At least there is a lot of work on open protocols and interoperability [1], which is good because it can be another good way to reduce costs (by reducing lock-in).
> The main issue for more OSS is that for pure software-based solutions (i.e. not the software of a medical device), the biggest cost for an hospital is usually maintenance, not the license, since (obviously) the hospital will want someone responsible for any issue and ready to fix it right away. This is a cost that is more difficult to share with others.
That actually seems like it would make OSS more competitive, not less. The ability to sell services and maintenance contracts really lowers the barrier to open-sourcing your software. When the main thing that customers are buying is your company's expertise with the software, the barrier for releasing your software open source is much lower, and you can reap the benefits that come along with that.
Medical device programming may be different, but medical management systems like this are bog standard and don't have the same regulation. A lot of doctors offices and hospitals are running access and/or VB6 apps.
Does it run on Windows? The reason I am asking is that a practitioner or a hospital might be using Windows historically and may be wants to try this out rather than rebooting their infrastructure to Linux to try this?
It looks a bit messy to be honest. Would be nice if open source EHR's (this, Hospitalrun, some others) offered a good rest API to build web/mobile clients on top of.
I'm working on a clean, modern UI/UX front end for mobile/web EHR, will probably open source it. For the backend it would be nice to reuse something pretty good if it already exists.
FHIR is great. It's also a pretty complex data structure, but we use it internally and are generally happy with it. It has flaws, notably that it's not always clear what parameters to set on the resource (for example there are a bunch of different date fields that could mean similar things and could be set or not set depending on the implementation), but having a uniform data interchange format is pretty great for open source medical informatics.
Yes, it's as close to a standard as you can get. It delineates a data model for certain types of medical data and their transport but it itself is not a database.
So ... speaking as someone who a) supports the use of free software and open formats in all Government departments, and b) currently runs GNU/Linux ... is it just me or is the iconography on that page bordering on Communist?

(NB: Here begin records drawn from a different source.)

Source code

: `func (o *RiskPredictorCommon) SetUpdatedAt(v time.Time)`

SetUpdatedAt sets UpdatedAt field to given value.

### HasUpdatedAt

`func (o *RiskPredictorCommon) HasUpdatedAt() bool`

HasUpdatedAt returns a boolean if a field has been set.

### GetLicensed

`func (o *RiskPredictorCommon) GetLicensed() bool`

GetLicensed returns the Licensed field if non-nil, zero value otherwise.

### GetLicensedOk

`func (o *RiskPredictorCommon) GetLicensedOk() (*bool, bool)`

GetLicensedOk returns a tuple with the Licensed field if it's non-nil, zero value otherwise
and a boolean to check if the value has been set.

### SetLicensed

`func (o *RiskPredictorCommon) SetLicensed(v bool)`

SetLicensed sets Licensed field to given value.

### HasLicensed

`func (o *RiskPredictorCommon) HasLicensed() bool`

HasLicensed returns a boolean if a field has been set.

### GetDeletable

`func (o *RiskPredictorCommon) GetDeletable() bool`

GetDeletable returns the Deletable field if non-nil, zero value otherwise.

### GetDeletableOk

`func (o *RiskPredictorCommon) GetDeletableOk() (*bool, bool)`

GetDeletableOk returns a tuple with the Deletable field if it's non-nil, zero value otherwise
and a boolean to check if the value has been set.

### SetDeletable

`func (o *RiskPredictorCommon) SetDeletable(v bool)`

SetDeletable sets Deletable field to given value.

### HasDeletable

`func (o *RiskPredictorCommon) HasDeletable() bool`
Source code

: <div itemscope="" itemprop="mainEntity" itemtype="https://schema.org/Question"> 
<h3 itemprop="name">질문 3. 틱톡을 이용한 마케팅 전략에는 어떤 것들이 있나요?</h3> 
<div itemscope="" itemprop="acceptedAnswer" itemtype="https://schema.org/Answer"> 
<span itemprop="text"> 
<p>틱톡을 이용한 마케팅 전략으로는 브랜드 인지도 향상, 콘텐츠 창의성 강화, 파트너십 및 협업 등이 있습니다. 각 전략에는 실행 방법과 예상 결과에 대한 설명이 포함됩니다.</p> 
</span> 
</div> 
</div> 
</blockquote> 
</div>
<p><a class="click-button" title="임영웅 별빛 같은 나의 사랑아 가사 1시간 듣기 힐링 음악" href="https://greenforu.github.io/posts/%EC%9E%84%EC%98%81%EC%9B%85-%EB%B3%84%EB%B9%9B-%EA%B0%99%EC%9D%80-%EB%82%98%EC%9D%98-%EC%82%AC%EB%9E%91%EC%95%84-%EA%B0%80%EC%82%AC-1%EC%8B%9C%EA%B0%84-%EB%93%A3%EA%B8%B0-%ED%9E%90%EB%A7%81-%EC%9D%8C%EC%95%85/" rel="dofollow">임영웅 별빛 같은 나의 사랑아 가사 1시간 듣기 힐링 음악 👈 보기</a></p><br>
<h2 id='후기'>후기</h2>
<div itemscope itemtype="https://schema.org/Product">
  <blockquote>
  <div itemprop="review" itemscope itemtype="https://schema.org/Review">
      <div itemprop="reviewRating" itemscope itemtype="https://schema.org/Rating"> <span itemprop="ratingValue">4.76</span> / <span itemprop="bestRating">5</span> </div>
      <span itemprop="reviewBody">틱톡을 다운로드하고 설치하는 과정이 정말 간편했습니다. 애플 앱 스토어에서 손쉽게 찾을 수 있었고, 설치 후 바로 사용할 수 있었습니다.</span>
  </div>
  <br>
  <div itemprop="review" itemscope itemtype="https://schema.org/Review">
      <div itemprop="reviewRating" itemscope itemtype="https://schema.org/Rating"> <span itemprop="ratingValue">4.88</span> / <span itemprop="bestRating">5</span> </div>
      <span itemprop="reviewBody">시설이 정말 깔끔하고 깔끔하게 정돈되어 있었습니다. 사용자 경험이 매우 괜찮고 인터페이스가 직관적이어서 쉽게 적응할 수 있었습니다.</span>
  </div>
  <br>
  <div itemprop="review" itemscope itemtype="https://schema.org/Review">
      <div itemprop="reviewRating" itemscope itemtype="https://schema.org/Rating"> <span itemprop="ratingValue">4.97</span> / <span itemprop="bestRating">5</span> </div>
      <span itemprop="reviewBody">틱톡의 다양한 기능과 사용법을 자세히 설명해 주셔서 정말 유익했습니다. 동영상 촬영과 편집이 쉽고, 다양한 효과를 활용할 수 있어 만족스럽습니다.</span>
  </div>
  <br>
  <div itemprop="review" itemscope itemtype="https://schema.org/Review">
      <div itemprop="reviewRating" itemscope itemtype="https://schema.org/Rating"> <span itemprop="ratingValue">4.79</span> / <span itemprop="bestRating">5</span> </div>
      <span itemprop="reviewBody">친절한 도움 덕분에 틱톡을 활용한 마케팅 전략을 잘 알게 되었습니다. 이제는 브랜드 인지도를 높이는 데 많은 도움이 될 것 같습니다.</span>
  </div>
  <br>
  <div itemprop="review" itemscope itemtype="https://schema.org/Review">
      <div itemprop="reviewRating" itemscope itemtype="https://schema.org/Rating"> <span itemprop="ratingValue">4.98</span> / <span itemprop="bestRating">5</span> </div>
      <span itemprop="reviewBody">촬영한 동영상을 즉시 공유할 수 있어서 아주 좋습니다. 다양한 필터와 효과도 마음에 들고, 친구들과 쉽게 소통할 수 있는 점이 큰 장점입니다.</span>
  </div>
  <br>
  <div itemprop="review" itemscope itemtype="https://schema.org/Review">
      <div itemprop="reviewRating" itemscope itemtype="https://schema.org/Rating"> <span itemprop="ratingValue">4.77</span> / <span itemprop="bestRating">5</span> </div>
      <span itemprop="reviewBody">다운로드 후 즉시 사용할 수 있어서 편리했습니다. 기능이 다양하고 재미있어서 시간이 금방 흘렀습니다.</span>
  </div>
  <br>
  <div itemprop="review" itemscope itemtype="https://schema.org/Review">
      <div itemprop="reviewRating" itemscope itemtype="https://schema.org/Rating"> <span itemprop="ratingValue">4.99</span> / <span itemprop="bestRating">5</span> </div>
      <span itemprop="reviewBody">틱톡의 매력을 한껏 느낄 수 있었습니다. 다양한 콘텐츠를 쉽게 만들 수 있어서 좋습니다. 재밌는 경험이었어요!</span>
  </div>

Heh. It's also driven by the fact that my late mother was a Communist. That combined with my Libertarian leanings as an adult have led to me being extraordinarily sensitive to that style of political imagery.
Funny that a Vegan should be so into bullfighting and hunting.
... runs through Google Translate ...
Oh, right.
Fox hunting supports are "vile subhumans" apparently. I thought he was a socialist, not a fascist? He should just go the whole hog and use "untermenschen".
I don't see anything wrong with it. To me it just signals "stand together" which makes sense with the 'by the people for the people' theme. What does it have to do with a form of government?
How does this compare to VistA? (Well, one obvious example is this appears to be written in Python, whereas Vista is largely written in MUMPS; this I think uses PostgreSQL whereas VistA uses the MUMPS embedded database.)
There is a web client. You can test it at http://health.gnusolidario.org:8000/ with database: health30 Username: admin and password: gnusolidario
About the desktop client, ugly is a matter of taste but at least it is very efficient for intensive usage (like daily encoding)
As of now, one has to scroll/read for a bit before learning what the project actually does.